### DATA EXCERPTS

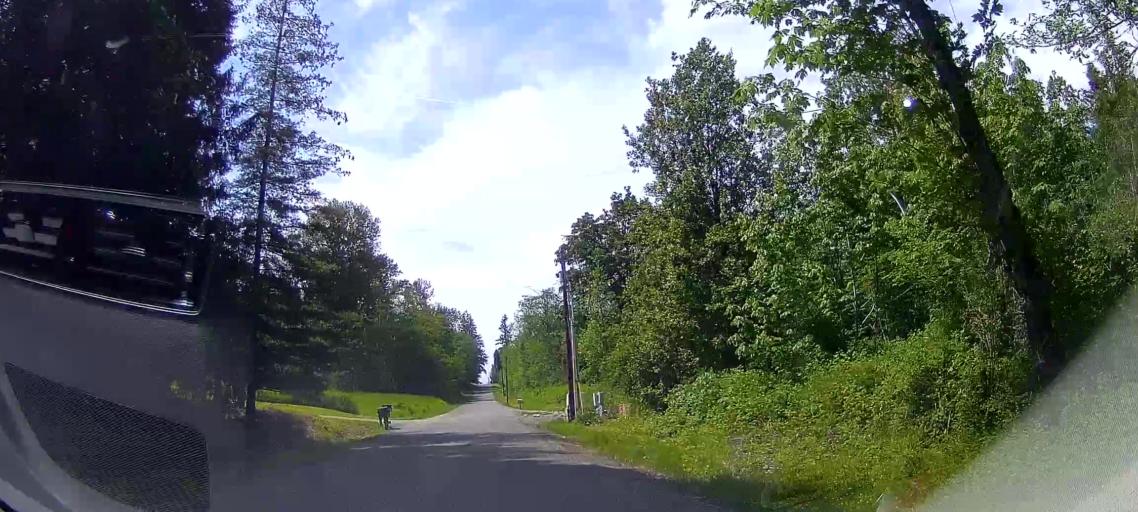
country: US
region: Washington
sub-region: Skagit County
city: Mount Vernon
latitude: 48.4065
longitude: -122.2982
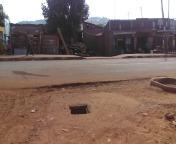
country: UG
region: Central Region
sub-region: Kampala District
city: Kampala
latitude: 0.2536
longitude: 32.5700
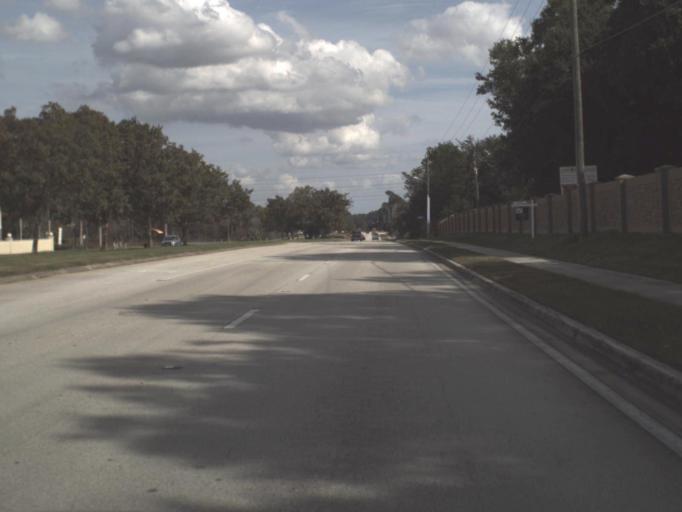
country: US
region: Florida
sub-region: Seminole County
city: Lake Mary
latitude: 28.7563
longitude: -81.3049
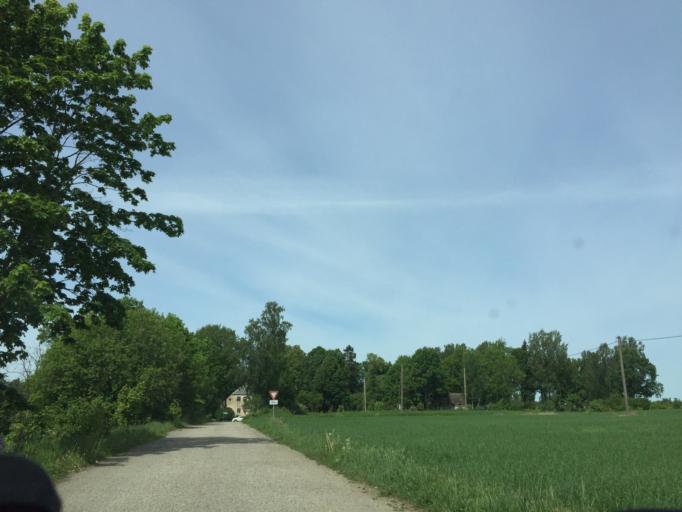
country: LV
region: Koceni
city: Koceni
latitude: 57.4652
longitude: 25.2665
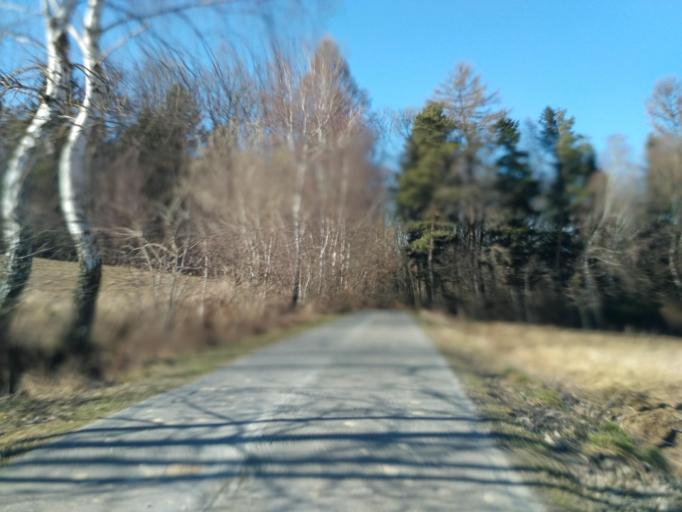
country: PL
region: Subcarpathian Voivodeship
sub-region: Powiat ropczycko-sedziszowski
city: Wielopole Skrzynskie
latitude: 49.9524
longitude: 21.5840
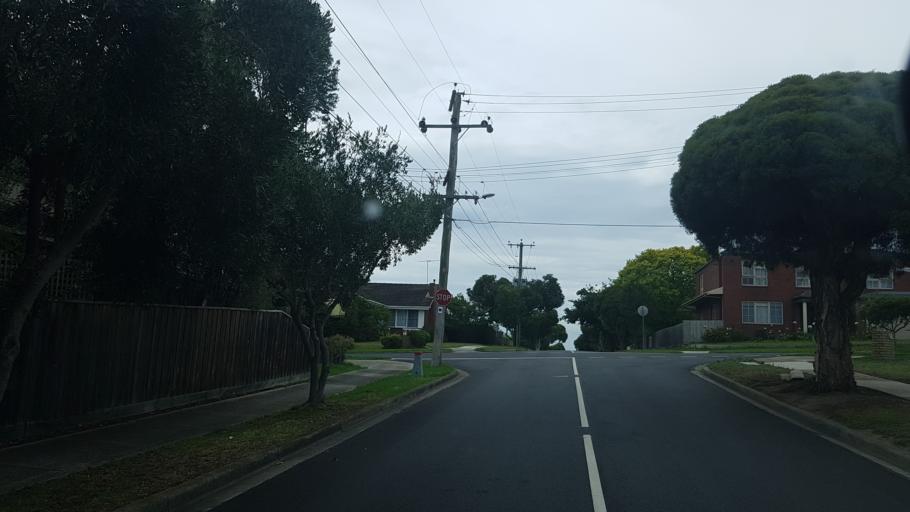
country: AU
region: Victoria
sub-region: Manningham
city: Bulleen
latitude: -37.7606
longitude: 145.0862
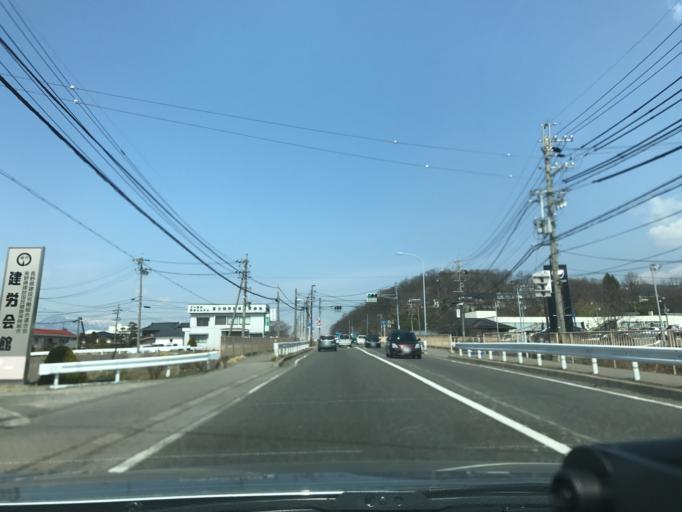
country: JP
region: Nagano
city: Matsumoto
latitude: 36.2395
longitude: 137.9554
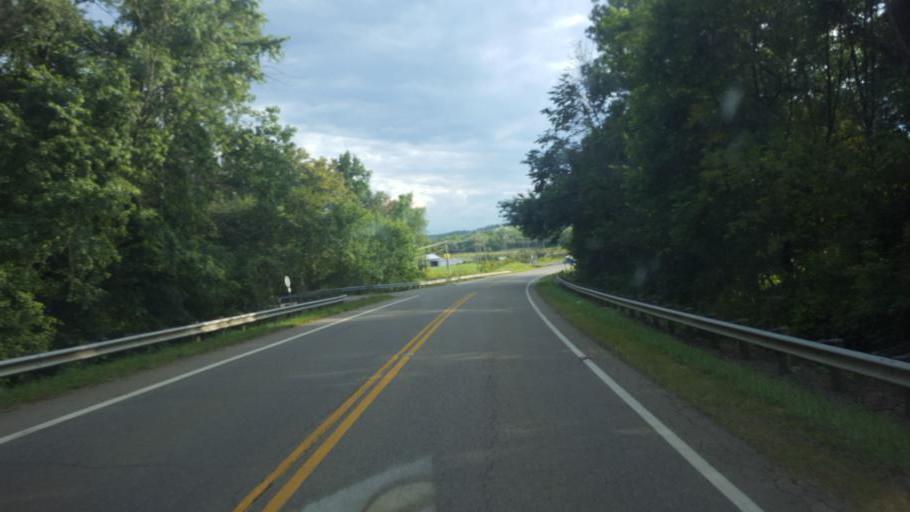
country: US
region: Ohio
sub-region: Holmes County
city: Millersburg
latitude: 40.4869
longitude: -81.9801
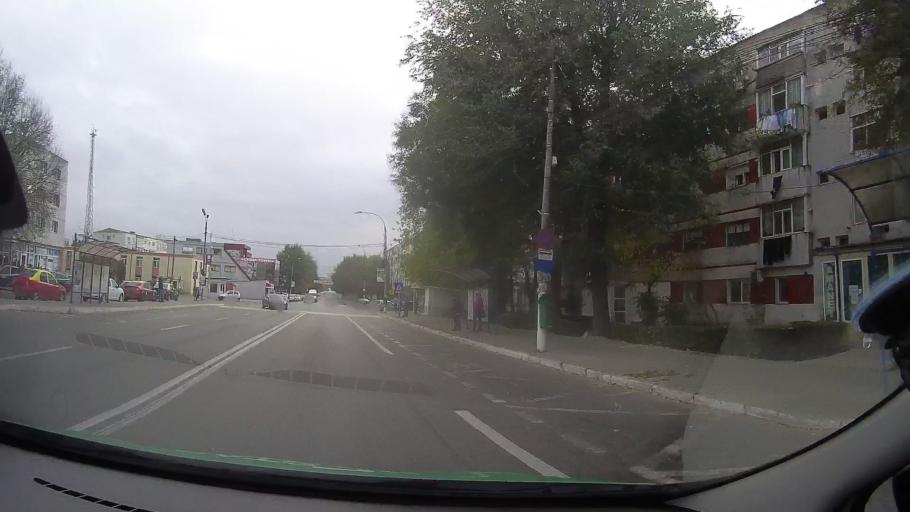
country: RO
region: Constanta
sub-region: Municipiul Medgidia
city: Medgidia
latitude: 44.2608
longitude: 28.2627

---

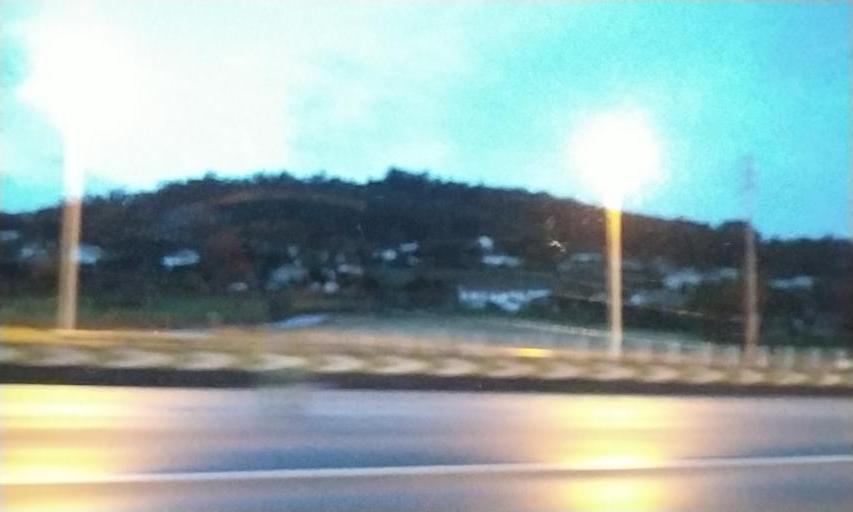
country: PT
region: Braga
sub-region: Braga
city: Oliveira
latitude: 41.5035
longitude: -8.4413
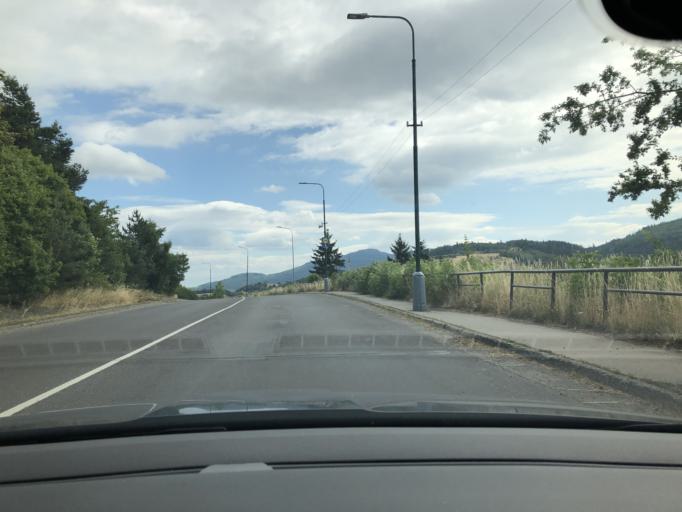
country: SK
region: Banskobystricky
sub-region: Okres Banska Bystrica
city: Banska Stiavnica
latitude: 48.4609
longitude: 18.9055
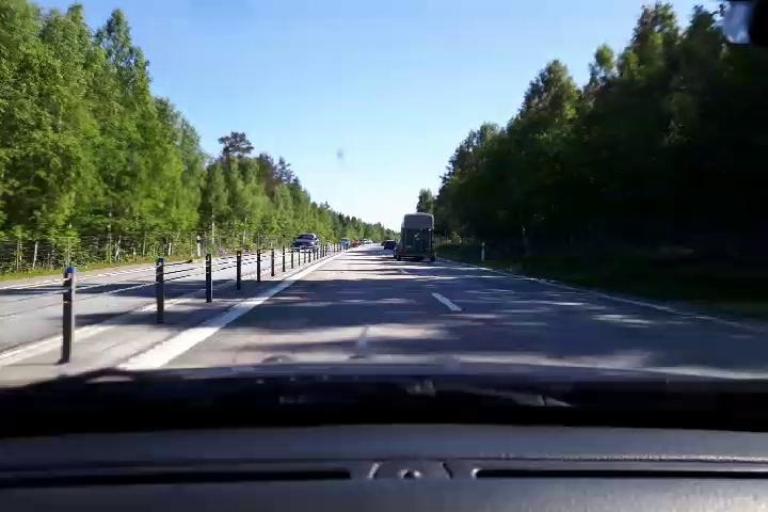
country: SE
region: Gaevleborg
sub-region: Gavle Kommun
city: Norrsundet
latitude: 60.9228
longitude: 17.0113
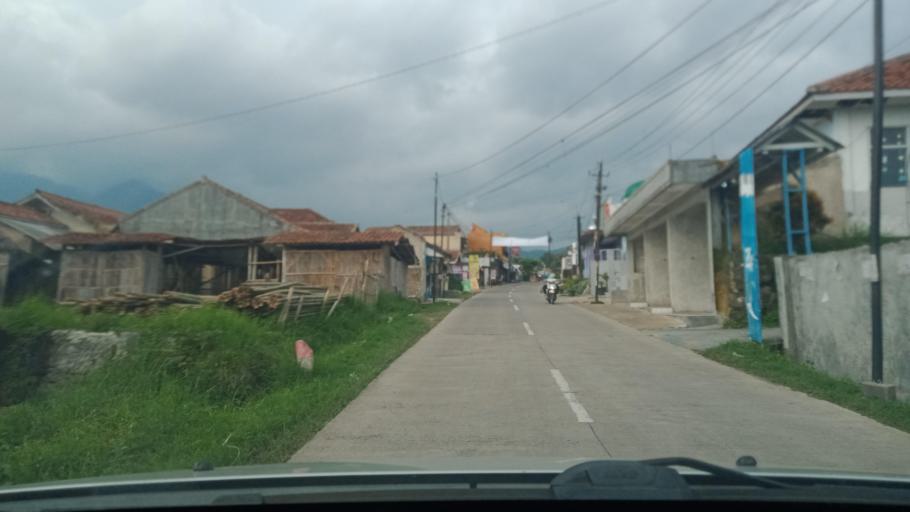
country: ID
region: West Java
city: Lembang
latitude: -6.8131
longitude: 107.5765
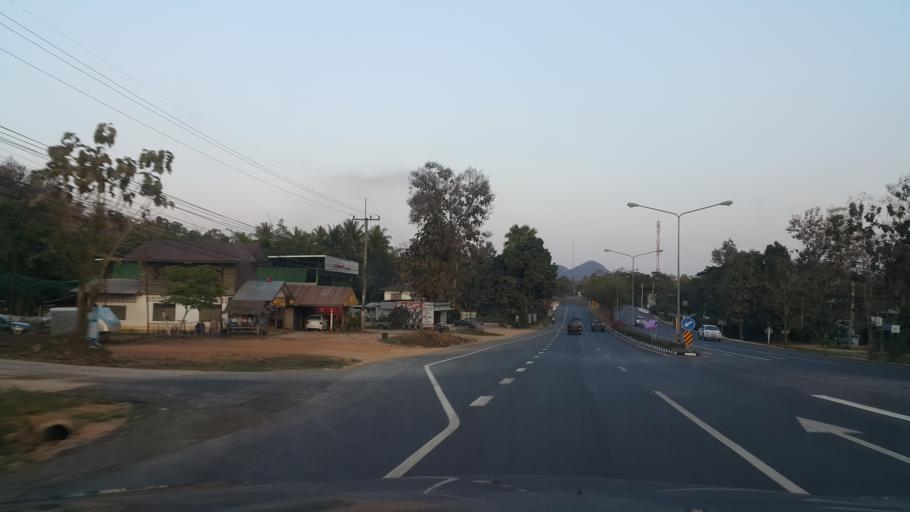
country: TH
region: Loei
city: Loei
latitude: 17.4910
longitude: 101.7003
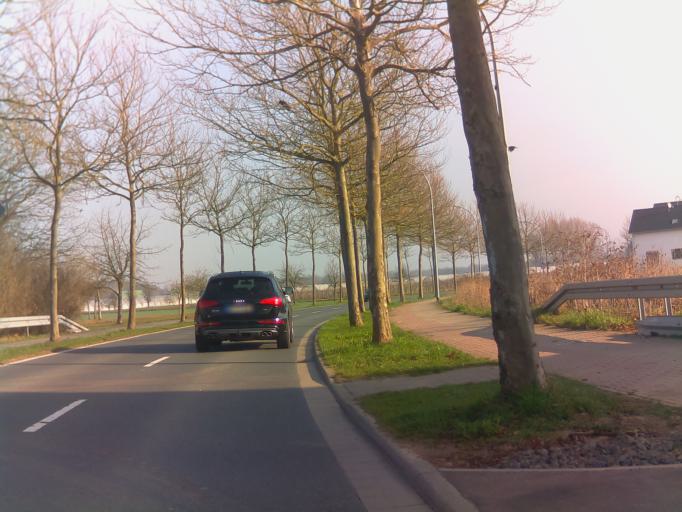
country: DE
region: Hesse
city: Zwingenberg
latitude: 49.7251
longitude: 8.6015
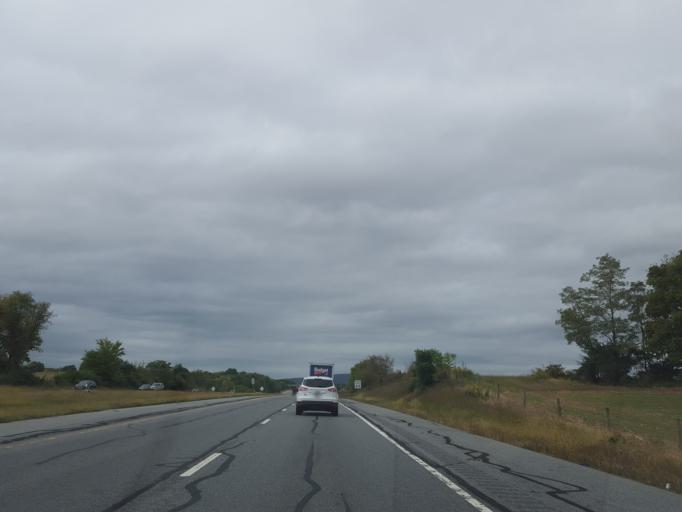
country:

...

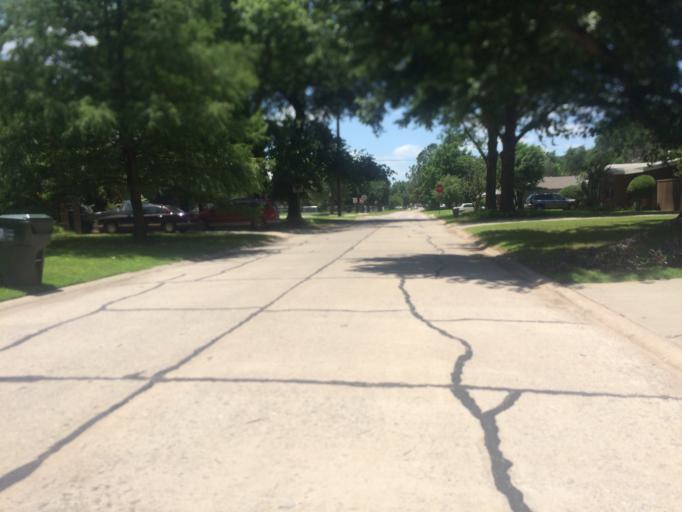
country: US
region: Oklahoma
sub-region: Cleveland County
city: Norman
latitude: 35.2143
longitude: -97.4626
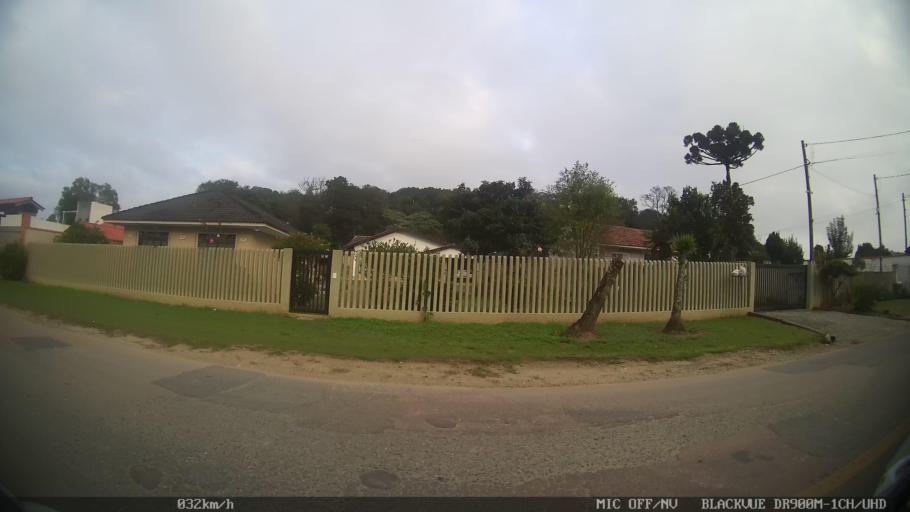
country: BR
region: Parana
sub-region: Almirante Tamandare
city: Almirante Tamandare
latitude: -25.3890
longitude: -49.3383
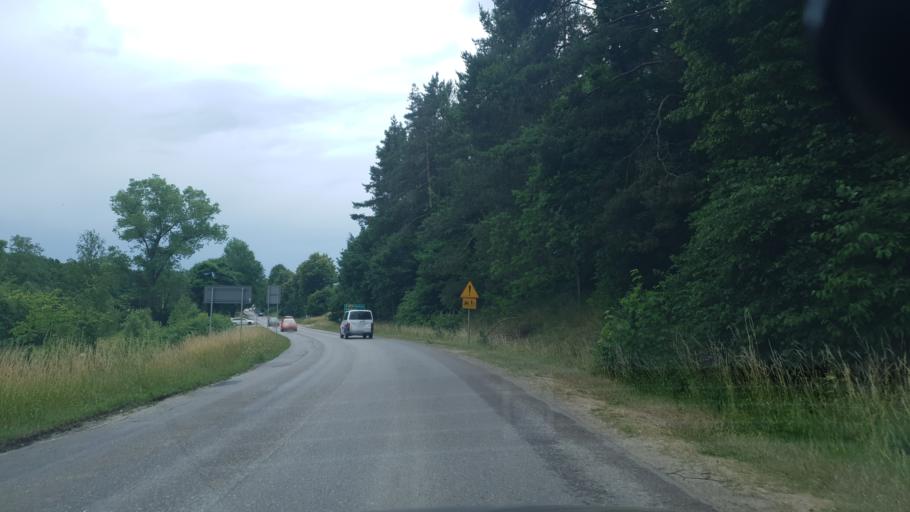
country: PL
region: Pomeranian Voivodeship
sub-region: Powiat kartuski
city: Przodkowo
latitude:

### WHAT THIS TASK INVOLVES
Rewrite the items starting at the line that has "longitude: 137.9554" and stopping after the line that has "latitude: 44.2608", with every "city" changed to "town" and nothing else altered. Omit the pictures from your answer.

### WRITTEN ANSWER
longitude: 137.9554
country: US
region: Ohio
sub-region: Holmes County
town: Millersburg
latitude: 40.4869
longitude: -81.9801
country: RO
region: Constanta
sub-region: Municipiul Medgidia
town: Medgidia
latitude: 44.2608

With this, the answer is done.